Will the economy contract if left to its own devices in coming years? I think this is beyond obvious. This is why both fiscal and monetary policies that remain aggressive will become at some point permanent. I am not arguing for or against, though I think you all know me to be a fiscal conservative and an Austrian-style economist at heart, so like everyone, I have in my way of thinking an unintentional bias.
That said, this is why, right now, when there is overt foreign demand for U.S. paper, the Fed, knowing that at some point fiat money creation (digital or not) becomes the only game in town and keeping federal borrowing costs artificially low becomes the very last strategy, that in the name of balance sheet preservation the Federal Open Market Committee (FOMC) should step aside and let someone else buy what they need. Let the long end go. Let it go all the way out to 3% or 3.5% as long as consumer inflation remains higher. This opportunity won't last forever. You are eventually going to have to conserve your ammo.
On Fiscal Policy...
A bipartisan group of 10 U.S. senators led by "liberal" Republicans Mitt Romney of Utah and Rob Portman of Ohio as well as "conservative" Democrats Joe Manchin of West Virginia and Kyrsten Sinema of Arizona say that they have reached an agreement on an infrastructure building deal that would cost either $974 billion over five years or $1.2 trillion over eight years without raising taxes. Supposedly, the deal can fund itself through repurposing unused funds previously allocated to pandmeic relief programs.
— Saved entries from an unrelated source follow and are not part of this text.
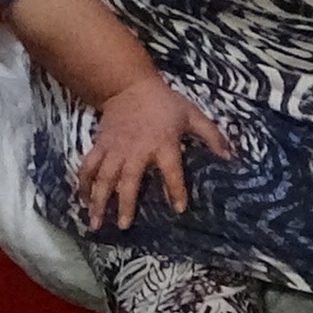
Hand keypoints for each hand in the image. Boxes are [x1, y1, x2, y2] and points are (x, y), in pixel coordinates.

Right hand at [75, 80, 234, 230]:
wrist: (129, 86)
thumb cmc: (164, 104)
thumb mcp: (192, 115)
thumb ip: (211, 136)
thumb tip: (229, 157)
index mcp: (163, 145)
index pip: (172, 173)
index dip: (176, 191)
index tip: (178, 209)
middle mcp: (136, 151)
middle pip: (128, 182)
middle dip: (125, 205)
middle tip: (123, 226)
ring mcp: (115, 150)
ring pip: (104, 179)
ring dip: (99, 202)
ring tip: (95, 223)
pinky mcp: (100, 147)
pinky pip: (88, 168)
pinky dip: (84, 185)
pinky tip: (83, 201)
Sounds awesome? Light on detail. Let's see if anyone among this group can sell such a deal to the polar bases of their own parties. Announcing such a deal might be as silly as announcing that the G-7 nations (which all currently run with corporate tax rates of greater than 15%) have agreed to a global minimum tax of 15%. That must have been a hard sell (LOL). Now try the 140-country Organization for Economic Cooperation and Development (OECD) and especially those seven countries at the bottom that have been stealing everyone's lunch. Survey says XXXXX.
Watch Chewy Inc. (CHWY) close on Friday. The stock closed at $79.35 on Thursday, above both its 50-day simple moving average (SMA) and 21-day exponential moving average (EMA), but $0.05 below its crucial 200-day SMA.
The stock traded considerably lower after reporting solid earnings on revenue that just met projections, but also saw exceptional growth in active customers. With a few hours left until the opening bell, the stock has rallied off those lows and I see it now trading with a $78 handle.
You see this stock take that 200-day line and I think you'll see professional money get on board. I have no position. Yet.
Economics (All Times Eastern)
10:00 - U of M Consumer Sentiment (June-adv): Expecting 84.0, Last 82.9.
13:00 - Baker Hughes Oil Rig Count (Weekly): Last 359.
The Fed (All Times Eastern)
Fed Blackout Period.
Today's Earnings Highlights (Consensus EPS Expectations)
No significant quarterly results scheduled for release.